#### SUPPLIED MATERIAL ####

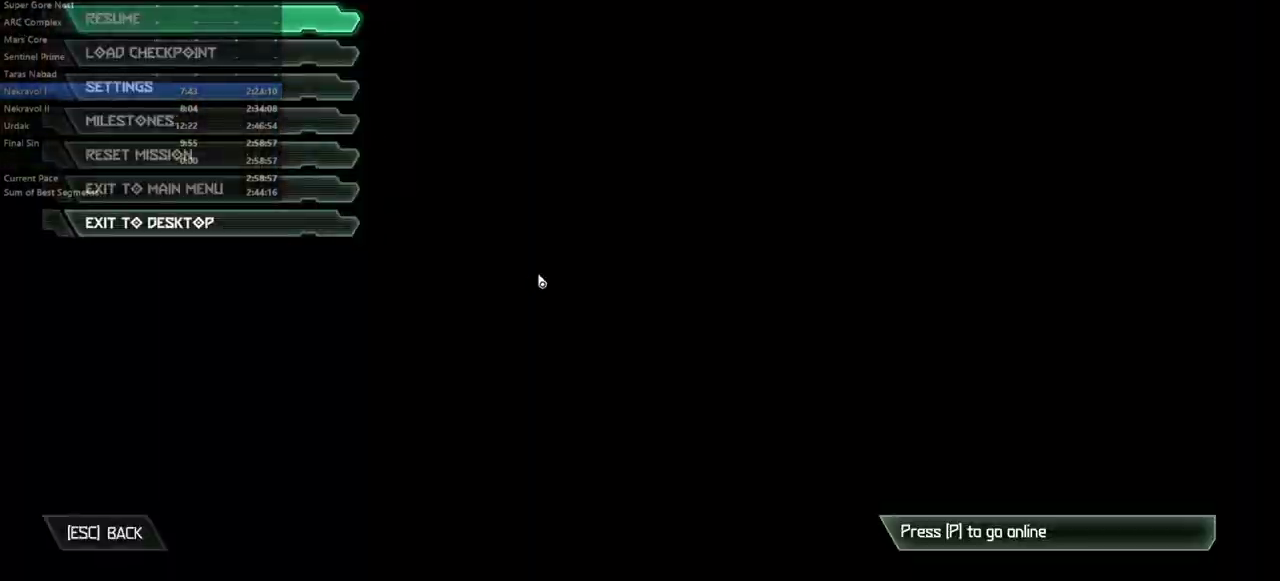
{"keys": [], "mouse": [], "events": []}
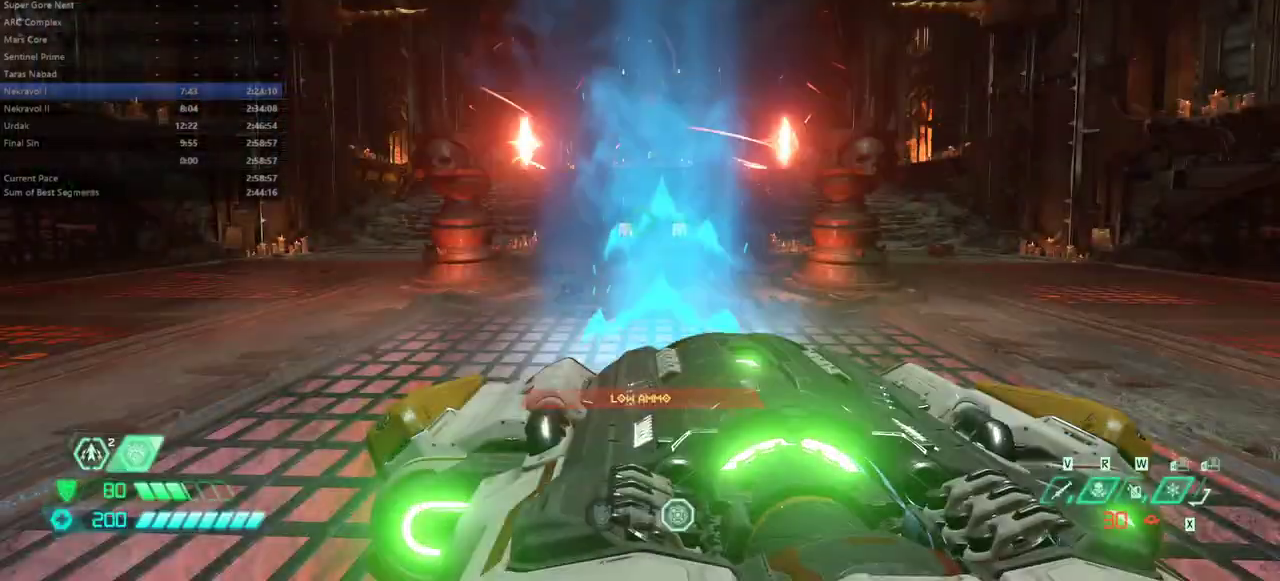
{"keys": [], "mouse": [], "events": [[133, "e", "down"], [367, "e", "up"]]}
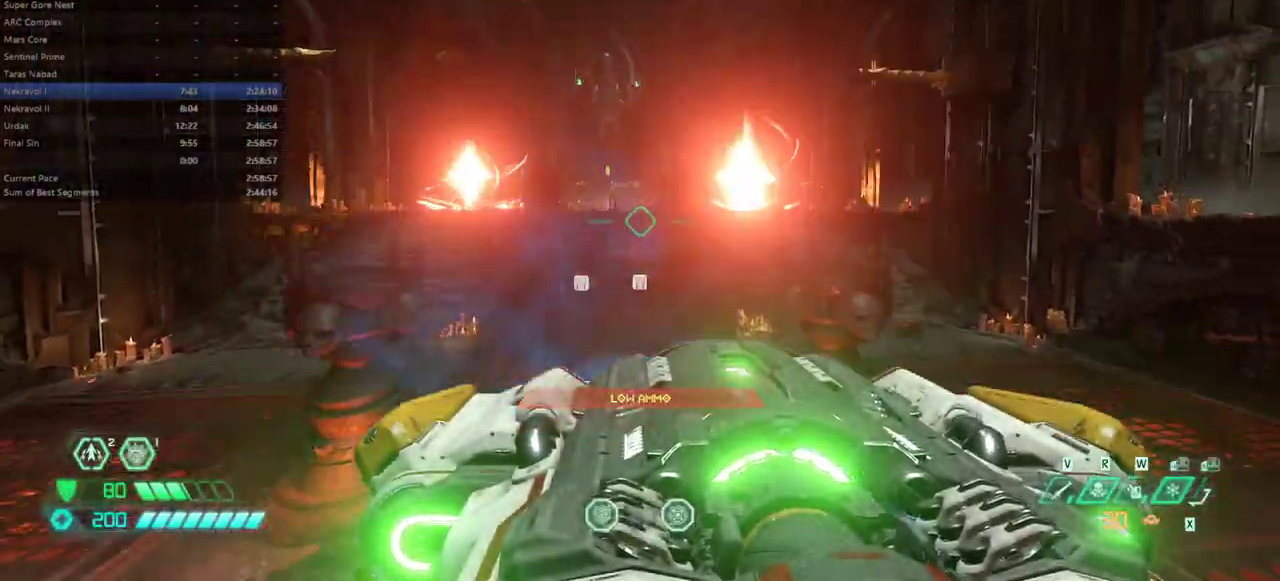
{"keys": [], "mouse": ["left"], "events": [[433, "mouse_left", "down"]]}
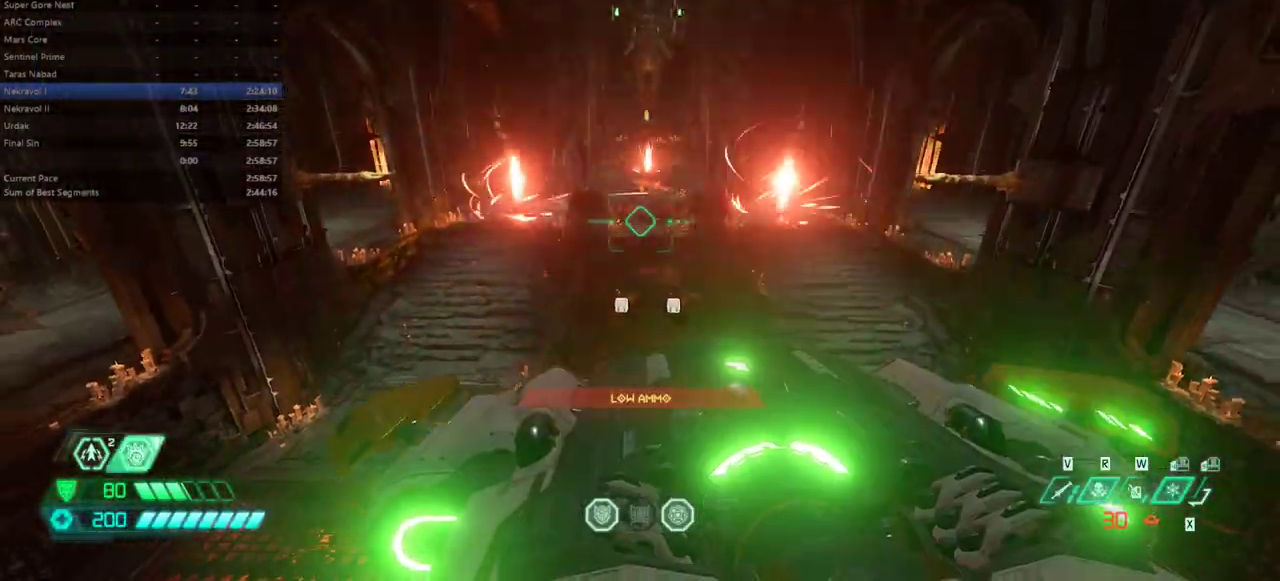
{"keys": [], "mouse": [], "events": [[67, "mouse_left", "up"]]}
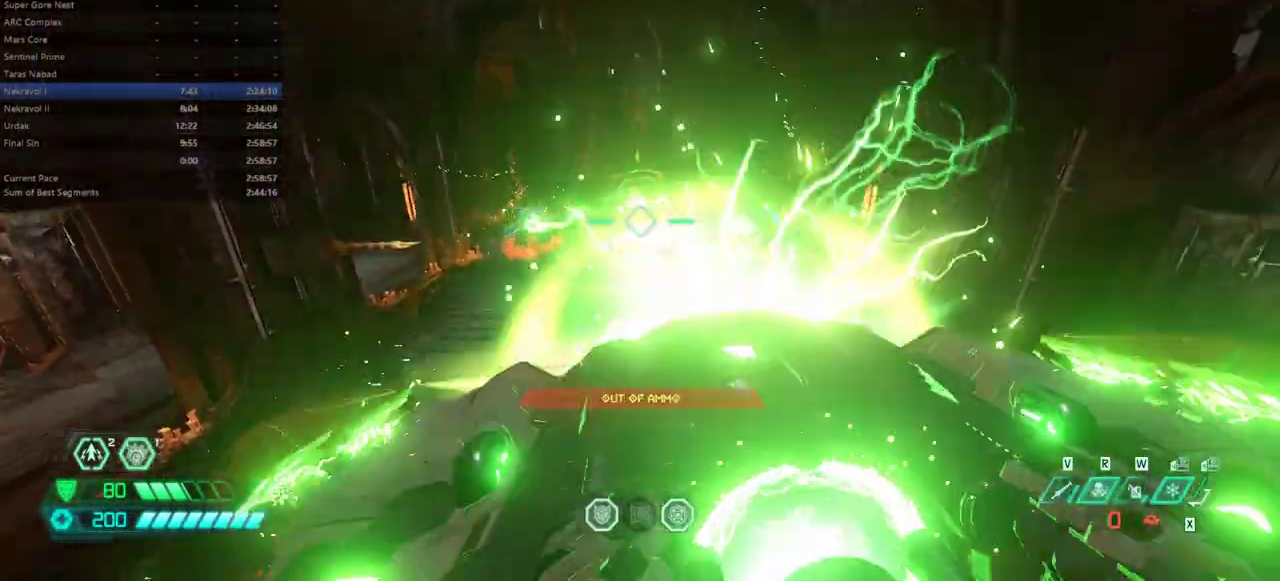
{"keys": [], "mouse": [], "events": []}
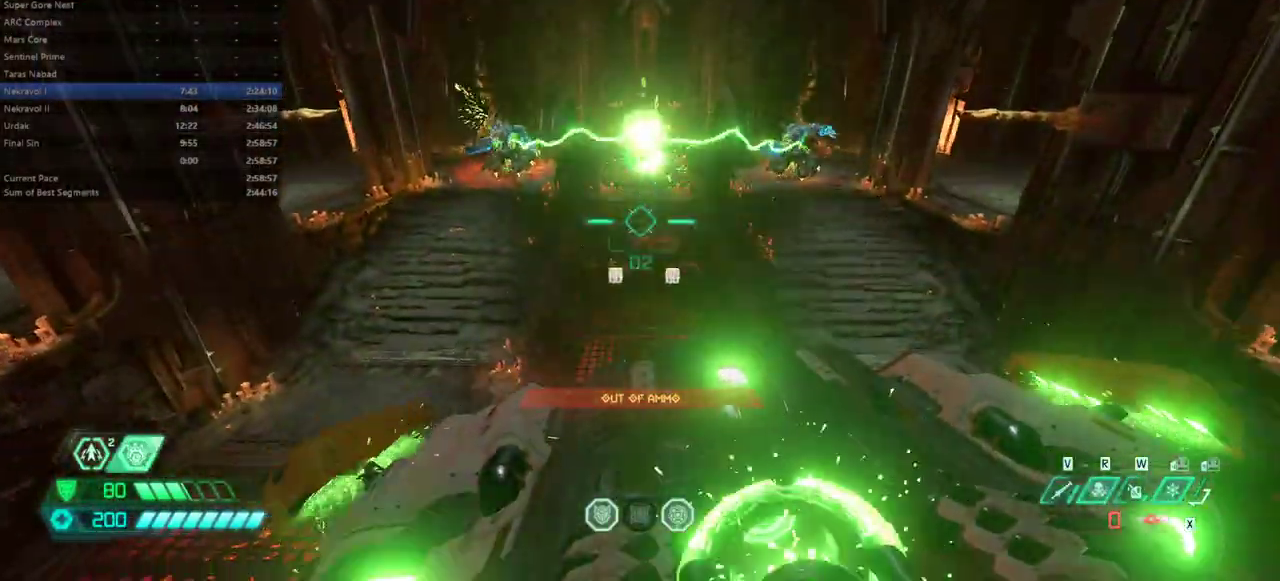
{"keys": [], "mouse": [], "events": [[333, "4", "down"], [433, "4", "up"]]}
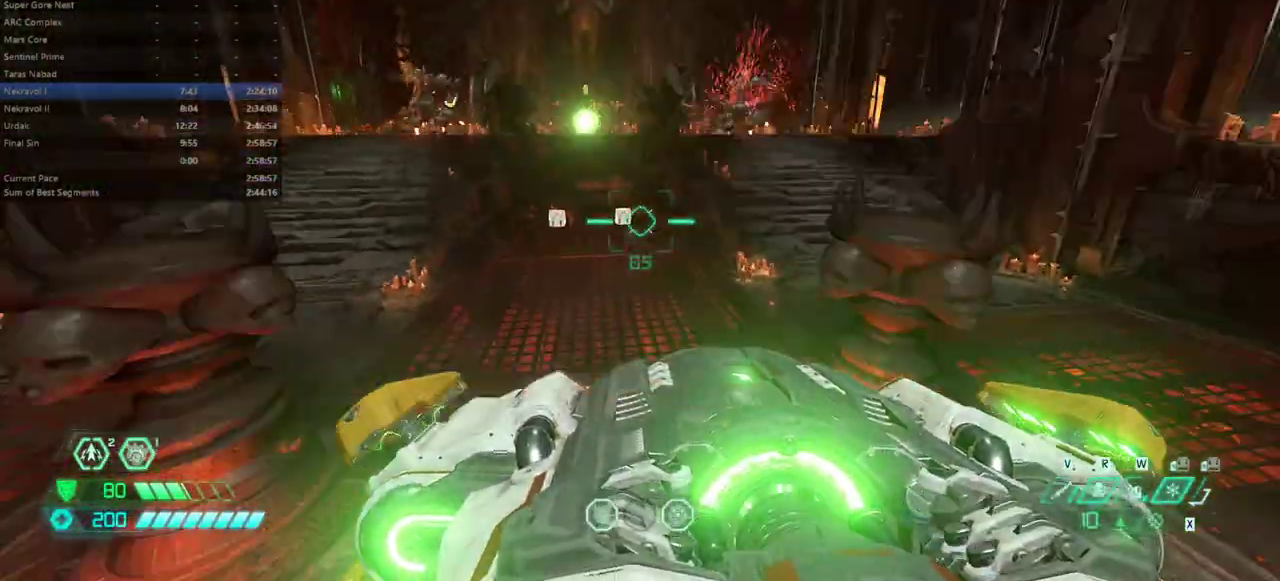
{"keys": [], "mouse": [], "events": []}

####

**EXERCISE BRIEF:**
Each entry above is to be written out again unchanged, apart from the pictures, which are left out.

**ANSWER FOR THIS EXERCISE:**
{"keys": [], "mouse": [], "events": []}
{"keys": [], "mouse": [], "events": [[133, "e", "down"], [367, "e", "up"]]}
{"keys": [], "mouse": ["left"], "events": [[433, "mouse_left", "down"]]}
{"keys": [], "mouse": [], "events": [[67, "mouse_left", "up"]]}
{"keys": [], "mouse": [], "events": []}
{"keys": [], "mouse": [], "events": [[333, "4", "down"], [433, "4", "up"]]}
{"keys": [], "mouse": [], "events": []}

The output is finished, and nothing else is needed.